Two hundred college faculty and staff from across Tennessee participated in the second annual TBR Statewide High Impact Practice Conference Thursday, conducted and led by the TBR Office of Student Success.
High Impact Practices are data-driven teaching, advising and experiential practices that help our students learn, advance and graduate. The integration of HIP activities into the curricular and co-curricular work of our colleges results in the graduation of more globally aware, solution-oriented and workforce-ready students.
HIPs in the College System of Tennessee include Honors Education, Learning Communities, Study Abroad, First-Year Seminars/Experiences, Certifications, Work-based Learning, Undergraduate Research, Technology-Enhanced Learning and Undergraduate Research.
The one-day Nashville conference was an opportunity for faculty, staff and administrators to come together to hear and share best practices in HIP implementation and assessment. One focus of the conference was a closer examination of ways to close student achievement and equity gaps. Others were on quality assurance and relational advising, or success coaching, in which advisors work with students to remove obstacles and jump the hurdles that life outside the classroom presents.
“Our second year for hosting the high impact practices conference proved to be even more successful than the first,” said Dr. Heidi Leming, the College System’s vice chancellor for student success. “This year’s focus on quality assurance and closing equity gaps provided our faculty with information that will continue to raise the bar for how we deliver instruction and services.”

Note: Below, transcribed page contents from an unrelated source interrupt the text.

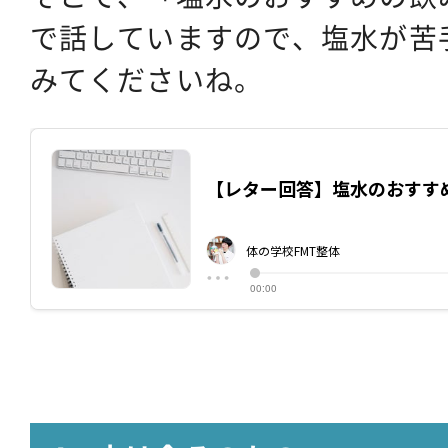
で話していますので、塩水が苦
みてくださいね。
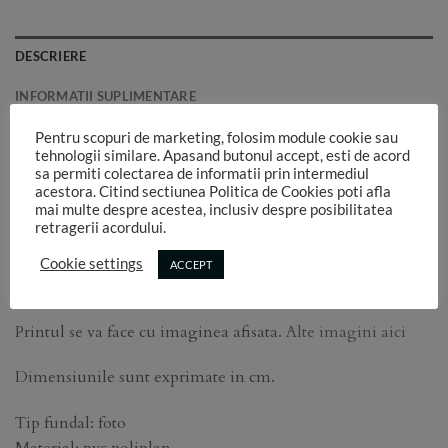
DESCRIERE
INFORMATII SUPLIMENTARE
Pentru scopuri de marketing, folosim module cookie sau
Fundal PVC printat RAFA 37
tehnologii similare. Apasand butonul accept, esti de acord
sa permiti colectarea de informatii prin intermediul
Atentie! Aceste fundaluri pvc nu se afla pe stoc.
Ele se
acestora. Citind sectiunea Politica de Cookies poti afla
mai multe despre acestea, inclusiv despre posibilitatea
printeaza la comanda si nu se accepta retur.
retragerii acordului.
Livrarea dureaza intre 3 si 7 zile, functie de incarcarea
Cookie settings
ACCEPT
atelierului.
Printul se va face cu imaginea afisata.
Alte imagini aici
Dimensiunile sunt exprimate in cm.
Tip fundal: foto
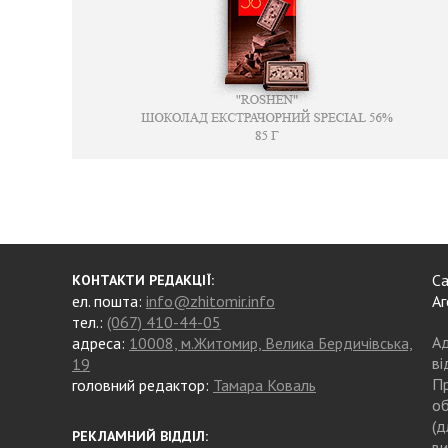
Са
КОНТАКТИ РЕДАКЦІЇ:
ел. пошта:
info@zhitomir.info
Аг
тел.:
(067) 410-44-05
Ад
адреса:
10008, м.Житомир, Велика Бердичівська,
ві
19
Пр
головний редактор:
Тамара Коваль
об
(д
РЕКЛАМНИЙ ВІДДІЛ:
ви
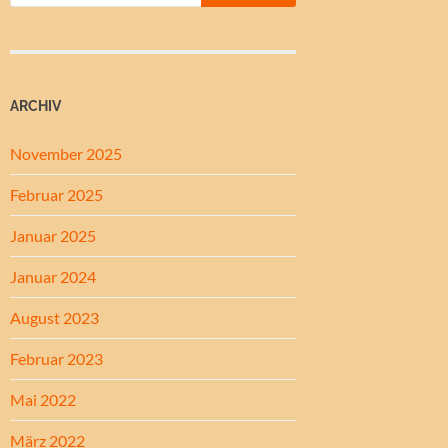
ARCHIV
November 2025
Februar 2025
Januar 2025
Januar 2024
August 2023
Februar 2023
Mai 2022
März 2022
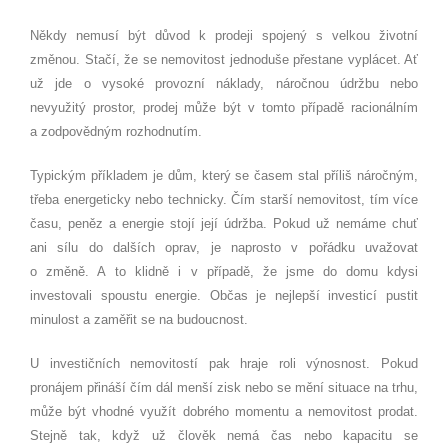
Někdy nemusí být důvod k prodeji spojený s velkou životní
změnou. Stačí, že se nemovitost jednoduše přestane vyplácet. Ať
už jde o vysoké provozní náklady, náročnou údržbu nebo
nevyužitý prostor, prodej může být v tomto případě racionálním
a zodpovědným rozhodnutím.
Typickým příkladem je dům, který se časem stal příliš náročným,
třeba energeticky nebo technicky. Čím starší nemovitost, tím více
času, peněz a energie stojí její údržba. Pokud už nemáme chuť
ani sílu do dalších oprav, je naprosto v pořádku uvažovat
o změně. A to klidně i v případě, že jsme do domu kdysi
investovali spoustu energie. Občas je nejlepší investicí pustit
minulost a zaměřit se na budoucnost.
U investičních nemovitostí pak hraje roli výnosnost. Pokud
pronájem přináší čím dál menší zisk nebo se mění situace na trhu,
může být vhodné využít dobrého momentu a nemovitost prodat.
Stejně tak, když už člověk nemá čas nebo kapacitu se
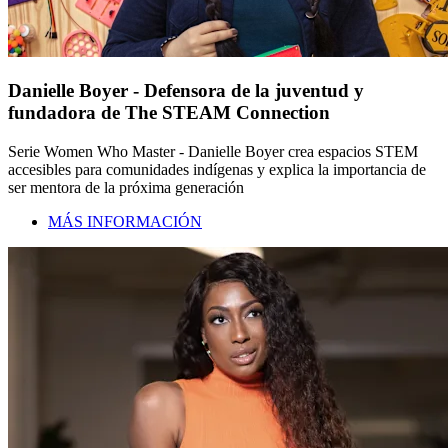
Danielle Boyer - Defensora de la juventud y
fundadora de The STEAM Connection
Serie Women Who Master - Danielle Boyer crea espacios STEM
accesibles para comunidades indígenas y explica la importancia de
ser mentora de la próxima generación
MÁS INFORMACIÓN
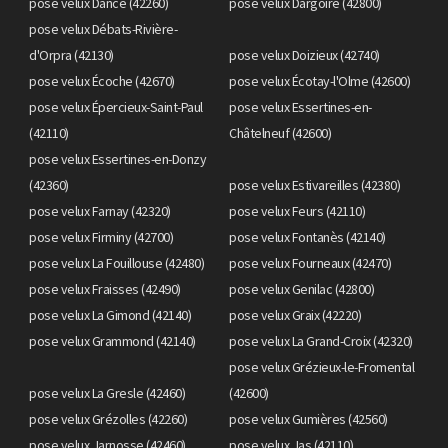
pose velux Dancé (42260)
pose velux Dargoire (42800)
pose velux Débats-Rivière-
d'Orpra (42130)
pose velux Doizieux (42740)
pose velux Écoche (42670)
pose velux Écotay-l'Olme (42600)
pose velux Épercieux-Saint-Paul
pose velux Essertines-en-
(42110)
Châtelneuf (42600)
pose velux Essertines-en-Donzy
(42360)
pose velux Estivareilles (42380)
pose velux Farnay (42320)
pose velux Feurs (42110)
pose velux Firminy (42700)
pose velux Fontanès (42140)
pose velux La Fouillouse (42480)
pose velux Fourneaux (42470)
pose velux Fraisses (42490)
pose velux Genilac (42800)
pose velux La Gimond (42140)
pose velux Graix (42220)
pose velux Grammond (42140)
pose velux La Grand-Croix (42320)
pose velux Grézieux-le-Fromental
pose velux La Gresle (42460)
(42600)
pose velux Grézolles (42260)
pose velux Gumières (42560)
pose velux Jarnosse (42460)
pose velux Jas (42110)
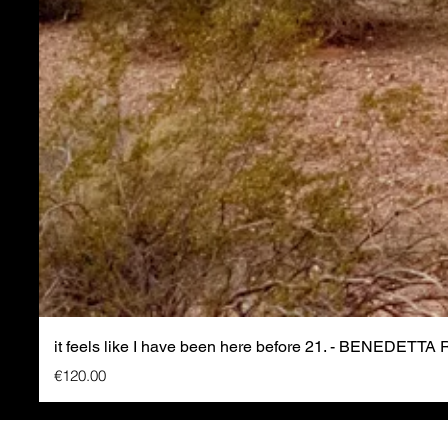
it feels like I have been here before 21. - BENEDETTA
Price
€120.00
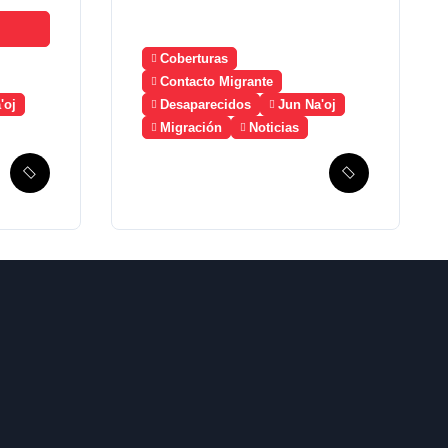
Coberturas
Contacto Migrante
'oj
Desaparecidos
Jun Na'oj
Migración
Noticias
Guatemala solicita
a México la
creación de un
mecanismo de
búsqueda de
migrantes
desaparecidos en
2023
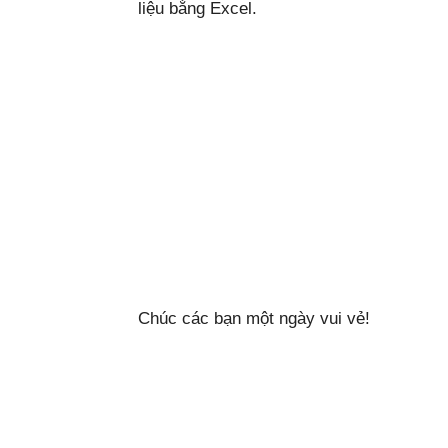
liệu bằng Excel.
Chúc các bạn một ngày vui vẻ!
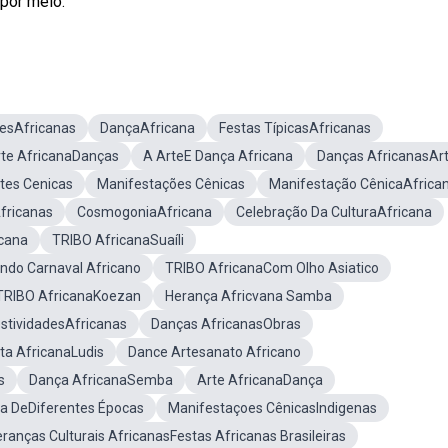
por meio.
oesAfricanas
DançaAfricana
Festas TípicasAfricanas
te AfricanaDanças
A ArteE Dança Africana
Danças AfricanasAr
tes Cenicas
Manifestações Cênicas
Manifestação CênicaAfrica
fricanas
CosmogoniaAfricana
Celebração Da CulturaAfricana
icana
TRIBO AfricanaSuaíli
ndo Carnaval Africano
TRIBO AfricanaCom Olho Asiatico
TRIBO AfricanaKoezan
Herança Africvana Samba
estividadesAfricanas
Danças AfricanasObras
ta AfricanaLudis
Dance Artesanato Africano
s
Dança AfricanaSemba
Arte AfricanaDança
na DeDiferentes Épocas
Manifestaçoes CênicasIndigenas
ranças Culturais AfricanasFestas Africanas Brasileiras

Keynote speakers were Dr. Shanna Jaggars, assistant vice provost at The Ohio State University, and Dr. Vijay Pendakur, dean of students at Cornell University. Jaggars opened the conference with a discussion on the details and issues involved in integrating high impact practices across an institution and assessing the outcomes. Pendakur presented a framework for understanding the current generation of college students and a set of interventions and design strategies that can help optimize student success.
Session topics included improving honors education, facilitating seamless college transitions, documenting work-based learning, advancing undergraduate research, recruiting and retaining diverse student populations, using data to identify areas for improvement, creating a mentoring culture for student success, service learning essentials, developing inclusive student services, technology-enhanced learning, and relational advising.
Faculty from across the state were given opportunities to join Faculty Learning Communities that will connect them with colleagues statewide, and briefed on the purposes and how to apply for Student Engagement, Retention and Success Initiative (SERS) grants.
The College System of Tennessee is the state’s largest public higher education system, with 13 community colleges, 27 colleges of applied technology and the online TN eCampus serving approximately 140,000 students. The system is governed by the Tennessee Board of Regents.